Michelangelo Pistoletto
Beirut Exhibition Center, November 11 – January 11
A leading Italian artist since the 1960s, Pistoletto is one of the artists behind the Arte Povera movement in Italy, one of the last grand movements in European art that sought to develop a practice oriented more towards fundamental relationships with society rather than mere aesthetic value. This large exhibition, a joint effort between Solidere, Galerie Tanit, Galleria Continua and Pistoletto Foundation in Biella, brought to Beirut an impressive array of works spanning through sixty years, from his very well known early sculptures to the celebrated mirrors that have for long become treasured market items all over the world. A number of very meditative pieces confront the viewer with the elemental message of Pistoletto’s project, highlighting the discursive relationship between man and his cosmos.
“Trans-Oriental Monochrome” by John Carswell
American University of Beirut, AUB Byblos Bank Art Gallery and Rose and Shaheen Saleeby Museum, November 19 – February 25, 2015
The AUB galleries, headed by curator Octavian Esanu, seem to be on a rather obscure but radically interesting mission: to produce curious historical exhibitions that no art gallery or institution in the country could, playing a complementary role to these institutions and digging out interesting moments in Lebanese art and culture. Carswell, a professor at AUB until the war and later on a specialist in Asian art, has been a dedicated student of Oriental art. Served by a constructivist language and created in the energetic Beirut of the 1960s, he brought forward a series of pioneering paintings, sculptures and objects in a formal monochrome language that were characteristic of late Modernism, but reevaluated and readapted.

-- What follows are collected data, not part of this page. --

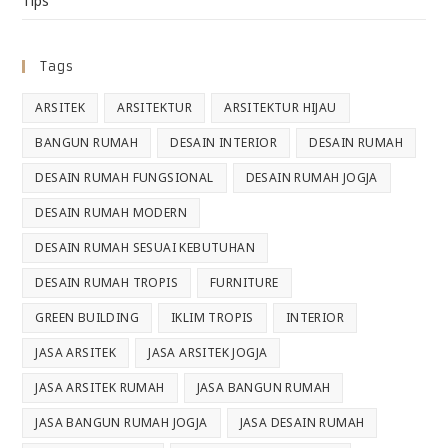
Tips
Tags
ARSITEK
ARSITEKTUR
ARSITEKTUR HIJAU
BANGUN RUMAH
DESAIN INTERIOR
DESAIN RUMAH
DESAIN RUMAH FUNGSIONAL
DESAIN RUMAH JOGJA
DESAIN RUMAH MODERN
DESAIN RUMAH SESUAI KEBUTUHAN
DESAIN RUMAH TROPIS
FURNITURE
GREEN BUILDING
IKLIM TROPIS
INTERIOR
JASA ARSITEK
JASA ARSITEK JOGJA
JASA ARSITEK RUMAH
JASA BANGUN RUMAH
JASA BANGUN RUMAH JOGJA
JASA DESAIN RUMAH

“Exposure 6: Under Construction”
Beirut Art Center, December 12 – February 7, 2015
For its sixth edition, “Exposure”, one of the Beirut Art Center’s signature shows which seeks to promote young talent from Lebanon or artists who are in some way connected to the country, has delivered its most professionally curated edition of the show to date under the newly appointed director Marie Muracciole. The exhibition is consistent and speaks fluently the language of global art while firmly anchored in the contemporary issues of a turbulent region. The best in the exhibition: a series of architectural collages by Hiba Kalache; a new and rather controversial video-art piece by Roy Dib; the delicate and yet politically poignant works of Nour Bishouty; and as an extra bonus, unexpected in this format of exhibitions, paintings by Tala Worrell. The theme of the show is omnipresent in the works, and the pieces elegantly executed.